When I came into hospital I thought I had already made that big decision. Do I want to do whatever it takes to save my life? My answer was yes. Of course. What I didn’t realise was that I would have to make that choice again.
On the day of my operation, I wasn’t supposed to be first on the list for surgery but someone else was late. With a pink dressing gown over my NHS hospital gown I rushed to the end of the ward to join some of my medical team.We walked briskly to the operating theatre along a confusing set of corridors. Early morning light streamed through square 1950’s style windows across sage green floor tiles.
As we chatted, I glanced out at the hospital grounds. It didn’t occur to me that this would be the last time I would be able to walk for a more than a week.
The adrenalin rush reminded me of work, when as a reporter you’re sent to a breaking story. There’s a buzz of not quite knowing what’s next. Plus I was feeling excited to be finally, hopefully, getting rid of the cancer.

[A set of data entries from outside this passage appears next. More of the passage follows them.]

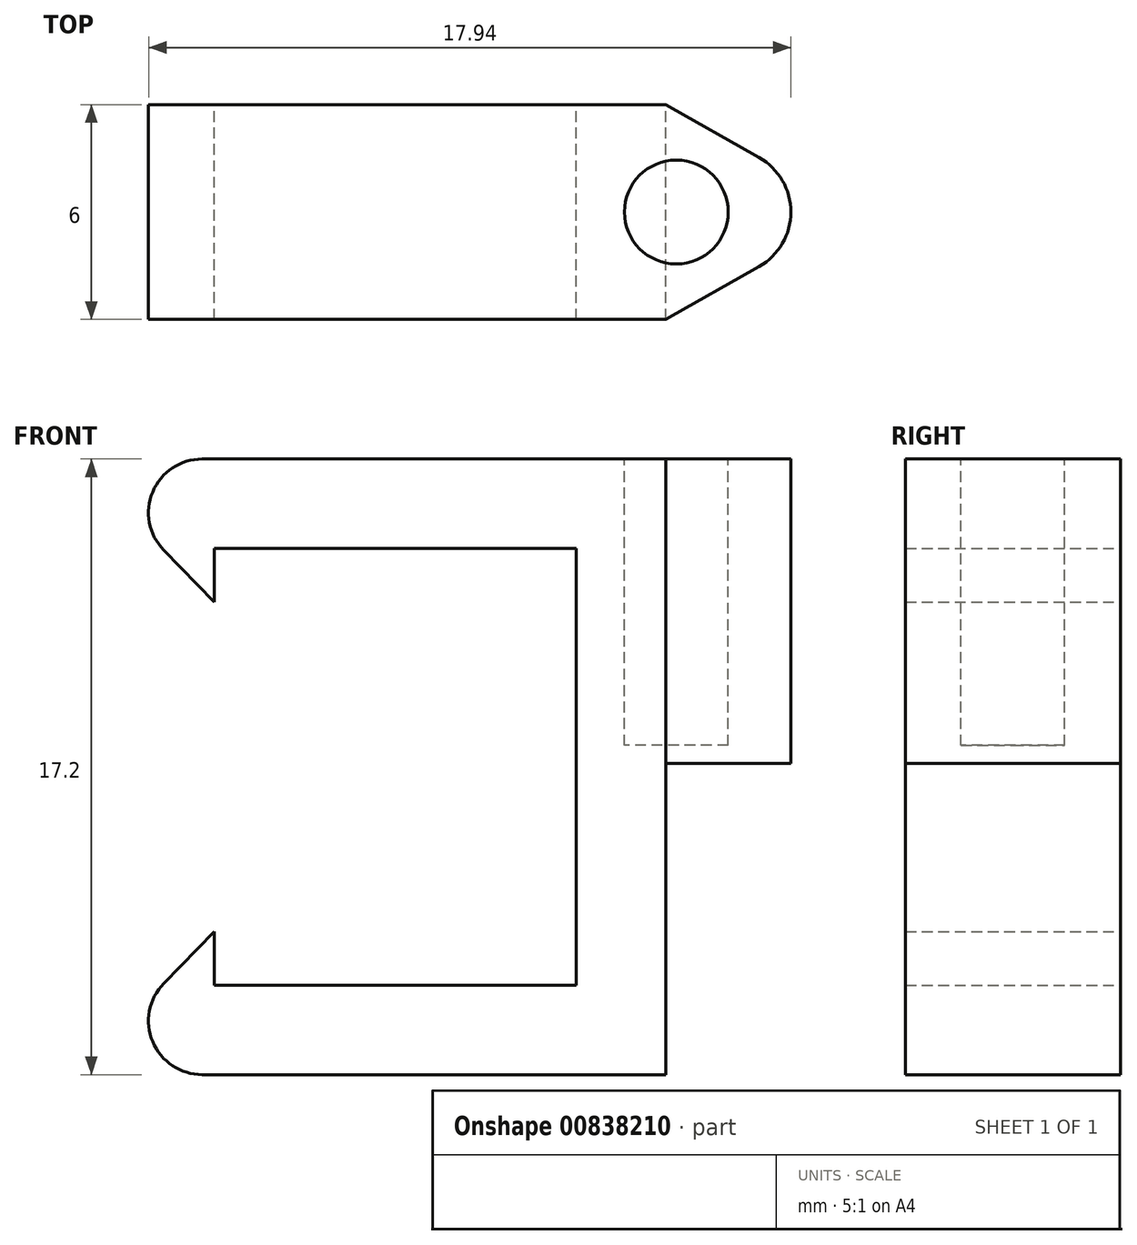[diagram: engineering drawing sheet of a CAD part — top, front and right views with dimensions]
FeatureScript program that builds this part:
annotation { "Feature Type Name" : "Feature", "Feature Type Description" : "" }
export const myFeature = defineFeature(function(context is Context, id is Id, definition is map)
    precondition{}
    {
        {
            var Q0;
            Q0=qCreatedBy(makeId("Front.planeOp"),FACE);
            var sketch = newSketch(context, id + "F0", { "sketchPlane" : qUnion([Q0])});
            skLineSegment(sketch, "E0.top", {"start": v(0, -12.2) * mm, "end": v(-10.1, -12.2) * mm});
            skLineSegment(sketch, "E0.left", {"start": v(0, 0) * mm, "end": v(0, -12.2) * mm, "construction": true});
            skLineSegment(sketch, "E1", {"start": v(-10.1, -10.7) * mm, "end": v(-14, -14.7) * mm});
            skLineSegment(sketch, "E2", {"start": v(-14, -14.7) * mm, "end": v(2.5, -14.7) * mm});
            skLineSegment(sketch, "E3", {"start": v(2.5, -14.7) * mm, "end": v(2.5, 0) * mm});
            skLineSegment(sketch, "E4", {"start": v(2.5, 0) * mm, "end": v(6, 0) * mm});
            skLineSegment(sketch, "E5", {"start": v(6, 0) * mm, "end": v(6, 2.5) * mm});
            skLineSegment(sketch, "E6", {"start": v(6, 2.5) * mm, "end": v(-14, 2.5) * mm});
            skLineSegment(sketch, "E7", {"start": v(-14, 2.5) * mm, "end": v(-10.1, -1.5) * mm});
            skLineSegment(sketch, "E8", {"start": v(0, 0) * mm, "end": v(0, -12.2) * mm});
            skLineSegment(sketch, "E9", {"start": v(-10.1, -12.2) * mm, "end": v(-10.1, -10.7) * mm});
            skLineSegment(sketch, "E10.trimOffspring", {"start": v(-10.1, -10.7) * mm, "end": v(-10.1, -12.2) * mm, "construction": true});
            skLineSegment(sketch, "E11", {"start": v(-10.1, -1.5) * mm, "end": v(-10.1, 0) * mm});
            skLineSegment(sketch, "E12", {"start": v(-10.1, 0) * mm, "end": v(0, 0) * mm});
            skLineSegment(sketch, "E13", {"start": v(0, 0) * mm, "end": v(0, 8.68) * mm, "construction": true});
            skLineSegment(sketch, "E14", {"start": v(0, -12.2) * mm, "end": v(0, -26.61) * mm, "construction": true});
            skSolve(sketch);
        }
        {
            var Q0;
            Q0 = qSketchRegion(id + "F0", true);
            extrude(context, id + "F1", {"entities" : qUnion([Q0]), "depth" : 6 * mm, "offsetDistance" : 25 * mm});
        }
        {
            var Q0;
            Q0=makeQuery(id+"F1.opExtrude","SWEPT_EDGE",EDGE,{"disambiguationData":[OSD([sQuery(id+"F0.wireOp",EDGE,"E1"),sQuery(id+"F0.wireOp",EDGE,"E2")])]});
            var Q1;
            Q1=makeQuery(id+"F1.opExtrude","SWEPT_EDGE",EDGE,{"disambiguationData":[OSD([sQuery(id+"F0.wireOp",EDGE,"E6"),sQuery(id+"F0.wireOp",EDGE,"E7")])]});
            fillet(context, id + "F2", {"entities" : qUnion([Q0, Q1]), "radius" : 1.5 * mm, "tangentPropagation" : true, "allowEdgeOverflow" : false});
        }
        {
            var Q0;
            Q0=makeQuery(id+"F1.opExtrude","SWEPT_FACE",FACE,{"disambiguationData":[OSD([sQuery(id+"F0.wireOp",EDGE,"E4")])]});
            var sketch = newSketch(context, id + "F3", { "sketchPlane" : qUnion([Q0])});
            skPoint(sketch, "E15.startSnap0", {"position": v(4.25, 6) * mm});
            skArc(sketch, "E16", {"start": v(5.11, 1.48) * mm, "mid": v(6, 3) * mm, "end": v(5.11, 4.52) * mm});
            skLineSegment(sketch, "E17", {"start": v(2.5, 6) * mm, "end": v(5.11, 4.52) * mm});
            skLineSegment(sketch, "E18", {"start": v(2.5, 0) * mm, "end": v(5.11, 1.48) * mm});
            skPoint(sketch, "E19.orphan", {"position": v(2.5, 3) * mm});
            skPoint(sketch, "E20.start.orphan", {"position": v(6, 3) * mm});
            skPoint(sketch, "E21.trimOffspring.start.orphan", {"position": v(4.25, 3.63) * mm});
            skPoint(sketch, "E22.trimOffspring.end.orphan", {"position": v(4.25, 0) * mm});
            skSolve(sketch);
        }
        {
            var Q0;
            Q0 = qSketchRegion(id + "F3", true);
            var Q1;
            {var subQ1=sQuery(id+"F3.wireOp",EDGE,"E17");Q1=makeQuery(id+"F3.imprint","IMPRINT",FACE,{"disambiguationData":[TD([[makeQuery(id+"F3.imprint","IMPRINT",EDGE,{"derivedFrom":subQ1}),-1.0]])]});}
            extrude(context, id + "F4", {"entities" : qUnion([Q0, Q1]), "operationType" : NewBodyOperationType.ADD, "depth" : 6 * mm, "offsetDistance" : 25 * mm});
        }
        {
            var Q0;
            Q0 = qSketchRegion(id + "F3", true);
            var Q1;
            {var subQ1=sQuery(id+"F0.wireOp",EDGE,"E4");var subQ2=makeQuery(id+"F1.opExtrude","SWEPT_FACE",FACE,{"disambiguationData":[OSD([subQ1])]});Q1=makeQuery(id+"F4.boolean.opBoolean","SPLIT",FACE,{"disambiguationData":[TD([makeQuery(id+"F4.opExtrude","SWEPT_FACE",FACE,{"disambiguationData":[OSD([sQuery(id+"F3.wireOp",EDGE,"E18")])]})])],"derivedFrom":subQ2});}
            var Q2;
            {var subQ0=sQuery(id+"F0.wireOp",EDGE,"E4");var subQ1=makeQuery(id+"F1.opExtrude","SWEPT_FACE",FACE,{"disambiguationData":[OSD([subQ0])]});Q2=makeQuery(id+"F4.boolean.opBoolean","SPLIT",FACE,{"disambiguationData":[TD([makeQuery(id+"F4.opExtrude","SWEPT_FACE",FACE,{"disambiguationData":[OSD([sQuery(id+"F3.wireOp",EDGE,"E17")])]})])],"derivedFrom":subQ1});}
            extrude(context, id + "F5", {"entities" : qUnion([Q0, Q1, Q2]), "operationType" : NewBodyOperationType.REMOVE, "oppositeDirection" : true, "depth" : 4 * mm, "offsetDistance" : 25 * mm});
        }
        {
            var Q0;
            Q0=makeQuery(id+"F1.opExtrude","SWEPT_FACE",FACE,{"disambiguationData":[OSD([sQuery(id+"F0.wireOp",EDGE,"E6")])]});
            var sketch = newSketch(context, id + "F6", { "sketchPlane" : qUnion([Q0])});
            skLineSegment(sketch, "E23", {"start": v(0, 0) * mm, "end": v(0, -6) * mm, "construction": true});
            skLineSegment(sketch, "E24", {"start": v(0, -3) * mm, "end": v(8.7, -3) * mm, "construction": true});
            skCircle(sketch, "E25", {"center": v(2.8, -3) * mm, "radius": 1.45 * mm});
            skSolve(sketch);
        }
        {
            var Q0;
            Q0=makeQuery(id+"F6.imprint","IMPRINT",FACE,{"disambiguationData":[TD([[makeQuery(id+"F6.imprint","IMPRINT",EDGE,{"derivedFrom":sQuery(id+"F6.wireOp",EDGE,"E25")}),1.0]])]});
            extrude(context, id + "F7", {"entities" : qUnion([Q0]), "operationType" : NewBodyOperationType.REMOVE, "oppositeDirection" : true, "depth" : 8 * mm, "offsetDistance" : 25 * mm});
        }
    });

The op, I was told, would be several hours long. Maybe five hours at the most. So I was prepared for it to be awful. My team were looking for the pea while this princess was well asleep. Sadly they found a whole lot more than just a tiny tumour. They discovered some of his bigger and nastier friends plus plenty of his little mates too. So much for the pea theory. As it was such a big op I was in theatre for pretty much the whole day.
But (and how I like these buts), they got it all out. The surgery was a success thanks to my brilliant team (and I’m not just saying that because I know some of them are reading my blog!). All the cancer has now been removed.
Amazing news. But physically I felt awful. That night was bad and the next day not much better. The pain was harsh but all that mattered was that they’d got the cancer and mum was at my bedside. Now surely the worst was over.
That morning I was given a load of painkillers and easily dozed off. This was a dangerous sleep that I was drifting into.
At some point I started to dream about a group of people. I could hear their voices in the distance. It was like they were in another room. Slowly I began to work out what they were saying. It took a while to realise that this group of people were actually talking to me.
“Can you hear us Helen?” They seemed to ask.
Yes of course I can hear you all, I thought to myself and ignored them.
“Helen, open your eyes.”
I was totally unaware that anything was wrong. I just felt relaxed and happy in a bubble of unconsciousness.
There was also a male automated voice. It was saying something like, if the patient doesn’t respond, start CPR. The computerised voice sounded angry. I couldn’t understand why I was hearing this. Or what the fuss was about. On and on all the voices kept talking to me.
So I opened my eyes.
And in doing so, I chose to live.
It turned out that I had stopped breathing because of a bad reaction to the painkillers. Apparently my body started convulsing and the emergency crash team was called.
That’s how I ended up in intensive care.
I was hooked up to a bank of machines. These computers didn’t talk. Instead they bleeped. Now I was petrified of both sleeping and the monitors.
Almost delirious from exhaustion, that night I was haunted by hallucination-like dreams during the scraps of sleep I managed to get. Every five minutes that passed felt like two hours.
My bed faced away from the windows. It was hard to tell what time of day it was. Intensive care was a bright white environment with large fluorescent lights in the ceiling. I knew it was eventually morning when there was a shift change.
It was the worst night of the my life. But it was over.
Despite feeling incredibly ill, I was determined that now my recovery would start.
It was tough. I could hardly move, small things like a nurse washing my face would leave me shattered and I found it difficult to focus my eyes on anything for long.
Ever so slowly and painfully I improved until that amazing moment when I was considered well enough for the toast.
Finally, a week after the op I was allowed to leave intensive care.
As my bed was pushed towards a normal ward it felt like we we were doing a victory lap of the hospital. When we came to the corridor with the square 1950s windows full of light, I was so happy that I cried.
Everyday since then I’ve been gradually getting better. It’s taken a long time but finally I feel like me again.
I’m an optimistic person anyway, but after the past couple of weeks I appreciate even more than ever just how precious life is.